Годы без войны. Том второй (Ананьев) - страница 56

Две тетки Ермакова, словно горничные, не представленные никому, равно как и никто не был представлен им, обслуживали гостей. Одна из них, та, что постарше, сидела за самоваром, разумеется электрическим, в углу кабинета и тем, кто подходил к ней, наливала чай в стаканы с подстаканниками так по-русски, как думала она, сначала заварку, потом кипяток, что все это с ее стороны делалось будто для того только, чтобы дать понять гостям, что, несмотря на все их разговоры о западничестве, она знала, какими были их корни. «Перебеситесь, пересуетитесь и все поймете, все встанет на свои места», — было в ее старческих глазах, в то время как она, не глядя ни на кого отдельно, смотрела на всех и видела всех. Вторая тетка Родиона, та, что помоложе, приносила в тонких хрустальных фужерах красное грузинское вино на подносе. Она не предлагала каждому, а оставляла поднос с фужерами на столе и уходила — без улыбки, без какого-либо выражения на лице, что тоже, должно быть, было ее отношением к происходившему в доме.

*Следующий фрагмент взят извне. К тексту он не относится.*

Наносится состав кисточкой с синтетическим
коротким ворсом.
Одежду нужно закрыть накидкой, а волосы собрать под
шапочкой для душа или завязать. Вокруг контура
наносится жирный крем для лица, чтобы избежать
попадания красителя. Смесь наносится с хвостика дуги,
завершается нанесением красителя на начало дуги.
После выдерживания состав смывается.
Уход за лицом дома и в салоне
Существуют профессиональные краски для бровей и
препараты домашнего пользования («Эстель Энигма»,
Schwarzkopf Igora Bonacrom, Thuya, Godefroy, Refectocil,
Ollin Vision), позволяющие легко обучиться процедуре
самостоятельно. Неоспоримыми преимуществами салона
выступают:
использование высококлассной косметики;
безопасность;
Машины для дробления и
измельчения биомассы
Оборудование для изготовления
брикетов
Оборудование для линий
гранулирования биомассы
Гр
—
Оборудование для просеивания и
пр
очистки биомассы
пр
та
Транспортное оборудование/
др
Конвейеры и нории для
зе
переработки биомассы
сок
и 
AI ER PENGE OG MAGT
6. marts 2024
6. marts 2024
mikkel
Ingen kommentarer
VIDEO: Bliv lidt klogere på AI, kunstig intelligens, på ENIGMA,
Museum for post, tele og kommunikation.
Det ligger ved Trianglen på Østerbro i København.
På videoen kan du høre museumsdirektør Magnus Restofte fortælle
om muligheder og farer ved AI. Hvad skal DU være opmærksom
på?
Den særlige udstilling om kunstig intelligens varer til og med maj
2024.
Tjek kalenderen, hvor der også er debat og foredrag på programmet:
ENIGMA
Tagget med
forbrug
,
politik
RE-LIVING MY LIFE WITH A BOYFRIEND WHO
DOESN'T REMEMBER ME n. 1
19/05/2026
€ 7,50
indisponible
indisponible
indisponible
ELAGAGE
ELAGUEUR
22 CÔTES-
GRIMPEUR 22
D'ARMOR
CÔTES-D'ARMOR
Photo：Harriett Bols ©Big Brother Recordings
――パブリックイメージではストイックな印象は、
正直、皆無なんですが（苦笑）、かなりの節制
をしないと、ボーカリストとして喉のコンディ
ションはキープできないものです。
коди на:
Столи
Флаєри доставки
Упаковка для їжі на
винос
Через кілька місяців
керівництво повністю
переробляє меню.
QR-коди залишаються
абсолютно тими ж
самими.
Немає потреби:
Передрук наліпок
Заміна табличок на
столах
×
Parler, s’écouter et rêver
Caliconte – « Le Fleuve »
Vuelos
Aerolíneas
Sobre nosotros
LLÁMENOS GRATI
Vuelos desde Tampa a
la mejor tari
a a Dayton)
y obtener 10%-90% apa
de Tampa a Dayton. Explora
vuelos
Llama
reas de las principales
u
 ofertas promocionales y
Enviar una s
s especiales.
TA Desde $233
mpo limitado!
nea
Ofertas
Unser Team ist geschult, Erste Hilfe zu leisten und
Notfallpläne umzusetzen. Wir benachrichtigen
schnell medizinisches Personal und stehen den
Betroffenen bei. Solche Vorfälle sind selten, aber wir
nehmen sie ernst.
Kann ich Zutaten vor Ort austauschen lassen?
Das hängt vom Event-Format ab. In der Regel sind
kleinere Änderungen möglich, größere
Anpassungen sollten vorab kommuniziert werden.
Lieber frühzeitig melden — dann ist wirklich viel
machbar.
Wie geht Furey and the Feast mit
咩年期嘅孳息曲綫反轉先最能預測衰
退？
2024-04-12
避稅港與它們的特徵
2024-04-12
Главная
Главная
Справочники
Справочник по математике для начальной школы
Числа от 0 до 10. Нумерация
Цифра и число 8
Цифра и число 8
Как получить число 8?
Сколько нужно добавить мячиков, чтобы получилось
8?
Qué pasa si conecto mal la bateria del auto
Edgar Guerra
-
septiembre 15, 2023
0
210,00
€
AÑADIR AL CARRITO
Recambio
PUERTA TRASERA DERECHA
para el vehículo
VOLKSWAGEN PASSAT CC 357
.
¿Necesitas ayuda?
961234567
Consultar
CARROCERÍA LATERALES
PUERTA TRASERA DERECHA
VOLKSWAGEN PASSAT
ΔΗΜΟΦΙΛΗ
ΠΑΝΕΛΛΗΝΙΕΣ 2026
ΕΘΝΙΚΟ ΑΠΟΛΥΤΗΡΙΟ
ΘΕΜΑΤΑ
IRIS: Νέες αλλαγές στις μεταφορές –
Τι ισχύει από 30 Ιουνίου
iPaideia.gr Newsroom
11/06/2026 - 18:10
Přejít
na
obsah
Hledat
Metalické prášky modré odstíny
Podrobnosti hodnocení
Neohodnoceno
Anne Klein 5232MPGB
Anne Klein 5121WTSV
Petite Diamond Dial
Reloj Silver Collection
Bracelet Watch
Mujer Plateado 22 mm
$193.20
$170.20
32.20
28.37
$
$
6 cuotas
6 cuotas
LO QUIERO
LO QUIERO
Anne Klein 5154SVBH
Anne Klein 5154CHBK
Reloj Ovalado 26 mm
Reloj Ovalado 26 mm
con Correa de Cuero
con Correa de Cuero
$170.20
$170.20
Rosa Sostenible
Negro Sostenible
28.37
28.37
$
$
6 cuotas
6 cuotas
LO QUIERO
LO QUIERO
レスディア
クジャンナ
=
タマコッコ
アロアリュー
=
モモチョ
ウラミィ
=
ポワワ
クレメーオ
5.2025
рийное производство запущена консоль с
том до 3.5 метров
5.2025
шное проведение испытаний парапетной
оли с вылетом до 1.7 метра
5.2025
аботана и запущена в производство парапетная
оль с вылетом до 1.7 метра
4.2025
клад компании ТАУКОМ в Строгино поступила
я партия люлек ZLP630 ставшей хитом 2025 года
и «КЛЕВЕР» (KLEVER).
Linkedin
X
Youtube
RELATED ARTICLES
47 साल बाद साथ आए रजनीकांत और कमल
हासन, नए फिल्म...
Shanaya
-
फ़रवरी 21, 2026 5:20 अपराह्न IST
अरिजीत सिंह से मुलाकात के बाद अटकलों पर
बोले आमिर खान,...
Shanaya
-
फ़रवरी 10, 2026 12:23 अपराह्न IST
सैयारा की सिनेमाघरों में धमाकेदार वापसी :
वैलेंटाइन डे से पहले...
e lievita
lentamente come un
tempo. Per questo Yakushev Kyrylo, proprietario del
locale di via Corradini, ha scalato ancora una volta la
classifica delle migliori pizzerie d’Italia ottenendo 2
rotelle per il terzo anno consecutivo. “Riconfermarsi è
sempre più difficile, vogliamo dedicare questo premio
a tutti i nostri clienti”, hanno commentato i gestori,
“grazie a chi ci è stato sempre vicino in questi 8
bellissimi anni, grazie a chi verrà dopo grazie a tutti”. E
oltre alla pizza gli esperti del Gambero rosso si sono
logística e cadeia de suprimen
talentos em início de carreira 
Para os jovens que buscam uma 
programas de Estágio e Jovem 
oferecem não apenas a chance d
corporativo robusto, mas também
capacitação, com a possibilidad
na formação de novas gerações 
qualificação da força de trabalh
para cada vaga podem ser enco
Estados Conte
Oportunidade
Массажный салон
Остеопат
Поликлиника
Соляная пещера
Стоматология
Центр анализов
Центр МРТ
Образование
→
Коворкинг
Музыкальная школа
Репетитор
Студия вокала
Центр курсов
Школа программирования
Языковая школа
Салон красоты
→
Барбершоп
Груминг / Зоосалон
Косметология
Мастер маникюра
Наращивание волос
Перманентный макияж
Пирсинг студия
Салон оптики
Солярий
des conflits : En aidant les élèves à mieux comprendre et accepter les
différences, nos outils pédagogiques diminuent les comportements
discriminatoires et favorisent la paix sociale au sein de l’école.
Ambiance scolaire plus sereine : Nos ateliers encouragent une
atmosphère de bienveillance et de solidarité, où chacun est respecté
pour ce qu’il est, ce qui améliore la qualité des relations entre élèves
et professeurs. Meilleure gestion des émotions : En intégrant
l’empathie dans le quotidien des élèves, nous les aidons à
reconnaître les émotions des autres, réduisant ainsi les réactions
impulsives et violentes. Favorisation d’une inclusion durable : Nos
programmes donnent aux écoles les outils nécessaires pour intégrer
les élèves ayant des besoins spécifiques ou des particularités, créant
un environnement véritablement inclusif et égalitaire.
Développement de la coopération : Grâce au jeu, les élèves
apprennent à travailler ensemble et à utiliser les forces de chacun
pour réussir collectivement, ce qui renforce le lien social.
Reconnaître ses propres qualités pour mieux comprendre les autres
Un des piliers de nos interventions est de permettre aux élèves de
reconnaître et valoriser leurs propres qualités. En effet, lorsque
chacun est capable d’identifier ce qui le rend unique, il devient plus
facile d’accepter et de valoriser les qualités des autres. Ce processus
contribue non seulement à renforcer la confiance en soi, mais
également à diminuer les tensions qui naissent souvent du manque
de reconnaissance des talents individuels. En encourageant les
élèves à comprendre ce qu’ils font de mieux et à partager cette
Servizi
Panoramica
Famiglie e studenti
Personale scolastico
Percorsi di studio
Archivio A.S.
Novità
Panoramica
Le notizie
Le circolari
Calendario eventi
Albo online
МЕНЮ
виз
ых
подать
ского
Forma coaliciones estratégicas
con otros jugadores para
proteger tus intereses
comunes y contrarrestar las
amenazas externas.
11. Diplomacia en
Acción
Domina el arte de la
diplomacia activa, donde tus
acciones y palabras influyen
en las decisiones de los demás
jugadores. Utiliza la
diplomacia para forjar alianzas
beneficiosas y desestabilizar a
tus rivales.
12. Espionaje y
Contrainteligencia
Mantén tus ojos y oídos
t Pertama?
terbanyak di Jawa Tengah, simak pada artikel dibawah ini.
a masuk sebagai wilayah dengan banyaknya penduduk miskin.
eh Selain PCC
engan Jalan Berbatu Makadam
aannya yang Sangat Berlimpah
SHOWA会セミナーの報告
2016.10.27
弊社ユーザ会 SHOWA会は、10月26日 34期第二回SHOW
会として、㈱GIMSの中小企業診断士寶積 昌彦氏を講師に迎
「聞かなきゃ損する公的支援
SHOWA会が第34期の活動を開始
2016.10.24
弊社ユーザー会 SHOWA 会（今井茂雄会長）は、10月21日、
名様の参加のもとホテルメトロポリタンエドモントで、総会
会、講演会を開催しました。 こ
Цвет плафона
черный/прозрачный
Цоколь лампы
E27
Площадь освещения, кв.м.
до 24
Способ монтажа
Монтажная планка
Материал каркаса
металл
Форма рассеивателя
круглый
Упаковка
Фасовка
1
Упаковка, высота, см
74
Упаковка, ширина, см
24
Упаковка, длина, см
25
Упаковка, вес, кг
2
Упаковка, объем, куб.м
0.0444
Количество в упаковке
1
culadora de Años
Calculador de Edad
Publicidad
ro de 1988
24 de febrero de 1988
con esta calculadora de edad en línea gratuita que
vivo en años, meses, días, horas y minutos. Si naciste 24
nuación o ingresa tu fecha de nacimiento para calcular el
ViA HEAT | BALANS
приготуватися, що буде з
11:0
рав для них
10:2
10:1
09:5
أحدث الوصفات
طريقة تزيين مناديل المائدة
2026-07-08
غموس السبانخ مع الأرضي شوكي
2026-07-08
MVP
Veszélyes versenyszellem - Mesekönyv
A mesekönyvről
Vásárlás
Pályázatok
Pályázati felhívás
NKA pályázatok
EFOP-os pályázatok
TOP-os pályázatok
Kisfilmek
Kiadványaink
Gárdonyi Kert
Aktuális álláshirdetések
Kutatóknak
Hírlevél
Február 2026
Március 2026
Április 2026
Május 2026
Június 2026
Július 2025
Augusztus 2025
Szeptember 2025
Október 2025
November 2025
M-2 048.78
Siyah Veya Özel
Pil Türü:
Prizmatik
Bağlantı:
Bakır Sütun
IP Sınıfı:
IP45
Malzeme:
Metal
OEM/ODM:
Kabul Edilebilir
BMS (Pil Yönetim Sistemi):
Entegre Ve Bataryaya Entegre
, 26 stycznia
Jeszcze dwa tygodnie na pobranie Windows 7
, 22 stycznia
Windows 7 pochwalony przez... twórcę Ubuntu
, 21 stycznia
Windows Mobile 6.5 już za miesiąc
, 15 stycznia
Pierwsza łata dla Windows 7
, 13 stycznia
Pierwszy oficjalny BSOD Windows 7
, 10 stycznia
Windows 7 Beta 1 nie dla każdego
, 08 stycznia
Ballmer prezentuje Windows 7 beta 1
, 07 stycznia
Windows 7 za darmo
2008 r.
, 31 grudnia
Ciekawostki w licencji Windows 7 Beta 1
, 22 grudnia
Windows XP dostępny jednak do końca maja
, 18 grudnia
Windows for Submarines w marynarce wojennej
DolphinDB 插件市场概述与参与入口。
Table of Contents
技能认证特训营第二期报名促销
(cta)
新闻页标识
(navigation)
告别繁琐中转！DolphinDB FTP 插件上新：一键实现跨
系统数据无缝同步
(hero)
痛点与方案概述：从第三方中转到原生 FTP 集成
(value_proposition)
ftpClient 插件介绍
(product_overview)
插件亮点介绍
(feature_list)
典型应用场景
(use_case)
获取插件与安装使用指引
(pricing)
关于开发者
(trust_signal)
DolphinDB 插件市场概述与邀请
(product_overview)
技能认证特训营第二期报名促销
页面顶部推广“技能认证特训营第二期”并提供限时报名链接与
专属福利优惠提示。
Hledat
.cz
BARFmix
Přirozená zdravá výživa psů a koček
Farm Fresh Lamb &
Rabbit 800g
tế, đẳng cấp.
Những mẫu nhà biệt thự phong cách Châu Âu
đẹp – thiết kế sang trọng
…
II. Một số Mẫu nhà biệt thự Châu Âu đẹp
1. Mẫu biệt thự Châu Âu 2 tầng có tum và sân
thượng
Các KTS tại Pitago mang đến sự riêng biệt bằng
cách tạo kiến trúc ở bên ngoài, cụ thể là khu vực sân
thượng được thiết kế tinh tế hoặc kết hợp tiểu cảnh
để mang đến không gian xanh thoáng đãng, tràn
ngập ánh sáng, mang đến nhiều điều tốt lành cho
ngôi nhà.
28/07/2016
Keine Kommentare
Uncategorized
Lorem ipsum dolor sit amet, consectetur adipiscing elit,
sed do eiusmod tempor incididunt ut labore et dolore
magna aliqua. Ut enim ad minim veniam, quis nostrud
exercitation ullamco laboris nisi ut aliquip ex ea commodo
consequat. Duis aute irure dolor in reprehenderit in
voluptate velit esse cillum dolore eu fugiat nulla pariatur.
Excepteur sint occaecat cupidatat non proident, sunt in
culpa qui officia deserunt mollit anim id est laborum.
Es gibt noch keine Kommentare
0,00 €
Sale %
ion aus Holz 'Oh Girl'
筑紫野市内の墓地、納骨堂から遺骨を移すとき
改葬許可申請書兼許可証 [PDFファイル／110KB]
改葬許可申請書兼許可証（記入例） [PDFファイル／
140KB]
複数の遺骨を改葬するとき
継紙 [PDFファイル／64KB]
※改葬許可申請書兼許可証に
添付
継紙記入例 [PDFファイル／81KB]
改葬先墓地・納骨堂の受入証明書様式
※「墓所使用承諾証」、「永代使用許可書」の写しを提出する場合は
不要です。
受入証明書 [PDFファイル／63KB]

Но еще менее, казалось, чем тетки, был участником торжества Родион со своею Сонею, неотступно везде ходившей за ним в короткой, отчего ноги ее казались почти голыми, юбке. Он не вступал в разговор и то появлялся в кабинете, то исчезал из него, чтобы побыть с теми, кто находился в мастерской и осматривал картины; и так как цель его состояла не в том, чтобы услышать похвалу своим работам (и еще менее работам Мити Гаврилова), что добавило бы известности к его известной уже славе, он не заискивал ни перед кем; цель его была — чтобы по Москве пошел слушок, что у такого-то молодого художника что-то интересное выставлено на дому, на что идут посмотреть, и чтобы слушок этот, дойдя до организаторов выставки на Крутицком валу, возмутил бы их спокойствие и заставил бы пожалеть о том своем решении, когда они отвергли работы его, художника Родиона Ермакова. Цель эта, казалось Родиону, не зависела от того, о чем говорили в кабинете или в зале; цель эта, казалось ему, была достигнута уже тем, что Афанасий Юрьевич Куркин был здесь, у него, и что это-то и станет известным и придаст вес всему.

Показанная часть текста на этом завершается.